Administrative roles in Office 365/Azure AD are what drive your admins use of the Azure and Office 365 portals. They are also what drive use of the technologies such as Graph API and PowerShell that are used to build the portals. This means that any attempt to use a protected role with any method will go through your Conditional Access rules. Keep in mind that while I’ve spoken about Conditional Access rules purely as a way to enforce MFA, you can actually make several requirements mandatory for accessing sensitive roles or data if you use MFA.
This means that you do not need to remember to add each new admin user to a group; or worry that Fred has granted himself global admin rights on his personal account again; or that you don’t even know what I’m talking about when I mentioned Graph API earlier, let alone how to secure it.
You do need to check that a new role hasn’t been added to the list in Azure/Office 365, but then this only becomes a real risk if you assign this role to your admin users.

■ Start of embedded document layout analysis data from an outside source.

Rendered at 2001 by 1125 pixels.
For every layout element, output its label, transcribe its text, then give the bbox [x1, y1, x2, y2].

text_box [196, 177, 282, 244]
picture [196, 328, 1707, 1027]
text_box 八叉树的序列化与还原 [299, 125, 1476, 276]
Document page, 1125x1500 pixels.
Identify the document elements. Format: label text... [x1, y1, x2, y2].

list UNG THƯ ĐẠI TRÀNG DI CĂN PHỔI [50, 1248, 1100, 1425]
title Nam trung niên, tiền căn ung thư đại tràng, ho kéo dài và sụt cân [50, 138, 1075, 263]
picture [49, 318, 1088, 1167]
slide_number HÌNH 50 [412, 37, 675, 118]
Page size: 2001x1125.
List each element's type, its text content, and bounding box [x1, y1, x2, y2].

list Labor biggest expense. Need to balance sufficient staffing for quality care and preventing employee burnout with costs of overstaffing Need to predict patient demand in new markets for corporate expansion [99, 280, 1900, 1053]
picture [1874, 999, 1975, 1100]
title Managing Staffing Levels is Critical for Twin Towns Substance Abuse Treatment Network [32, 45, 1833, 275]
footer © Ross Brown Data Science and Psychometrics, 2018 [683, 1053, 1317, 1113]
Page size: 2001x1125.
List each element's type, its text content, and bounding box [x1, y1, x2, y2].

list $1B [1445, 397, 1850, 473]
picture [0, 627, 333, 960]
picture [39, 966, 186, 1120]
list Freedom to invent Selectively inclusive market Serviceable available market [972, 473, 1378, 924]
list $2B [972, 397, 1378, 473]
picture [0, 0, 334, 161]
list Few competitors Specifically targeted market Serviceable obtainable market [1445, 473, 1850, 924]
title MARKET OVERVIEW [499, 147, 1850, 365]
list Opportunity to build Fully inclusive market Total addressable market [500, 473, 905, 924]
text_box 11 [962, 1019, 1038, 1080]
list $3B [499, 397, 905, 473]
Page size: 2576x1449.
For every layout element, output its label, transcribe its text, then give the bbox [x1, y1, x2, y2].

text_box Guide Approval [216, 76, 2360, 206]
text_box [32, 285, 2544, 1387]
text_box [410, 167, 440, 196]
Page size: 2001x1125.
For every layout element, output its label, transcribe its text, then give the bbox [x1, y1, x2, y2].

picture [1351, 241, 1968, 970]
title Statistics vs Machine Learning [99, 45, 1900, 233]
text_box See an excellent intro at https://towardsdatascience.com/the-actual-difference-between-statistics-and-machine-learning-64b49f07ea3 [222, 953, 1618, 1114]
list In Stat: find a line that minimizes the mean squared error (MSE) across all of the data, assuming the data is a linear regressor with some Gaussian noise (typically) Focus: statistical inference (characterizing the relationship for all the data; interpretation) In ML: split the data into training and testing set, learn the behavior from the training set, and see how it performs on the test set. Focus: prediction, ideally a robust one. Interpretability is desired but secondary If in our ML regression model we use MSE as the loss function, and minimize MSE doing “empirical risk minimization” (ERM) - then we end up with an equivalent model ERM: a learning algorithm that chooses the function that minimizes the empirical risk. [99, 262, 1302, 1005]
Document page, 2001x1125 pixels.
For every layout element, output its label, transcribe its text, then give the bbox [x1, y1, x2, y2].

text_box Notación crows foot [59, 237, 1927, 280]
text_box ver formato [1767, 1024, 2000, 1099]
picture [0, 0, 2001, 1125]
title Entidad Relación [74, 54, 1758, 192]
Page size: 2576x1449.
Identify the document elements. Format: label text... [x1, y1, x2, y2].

Consider the example rule Conditional Access rule below, which demonstrates securing Directory Roles rather than groups or individuals.
Here we have chosen to secure Directory Roles rather than users. This means that any use who has that role assigned to them will be managed by this Conditional Access rule each time they sign in. It doesn’t matter how they connect, and it doesn’t matter if they’re using the role or not. If they have the role assigned to their account at all, they will need to meet the login standards required by the Conditional Access rules you set.
We are using the role to allow login on any device platform, but only from a trusted location. We are also requiring the user complete a MFA challenge, and to use a device that is Hybrid Azure AD joined and compliant with our Intune MDM policies.
At this point we’re saying you must be using MFA, be on-site (this could include connecting via a VPN remember), and have a device that can be checked and managed by Azure AD. This is about as safe as it gets. Combine this with passwordless login to ensure the MFA process is as secure as possible and your admins will be working securely and with as little friction as possible when using MFA.
You could expand this further with the correct Azure AD P2 licences, and block logins to these roles from high risk user or sign-in scenarios. In fact, if you have P2 licences, I strongly suggest you do exactly that.
And yes, it is possible to lock yourself out with these rules if you’re not careful. Which is while we’ll cover Break-glass accounts in another post, and why you should use the report function and test very carefully before enabling this feature.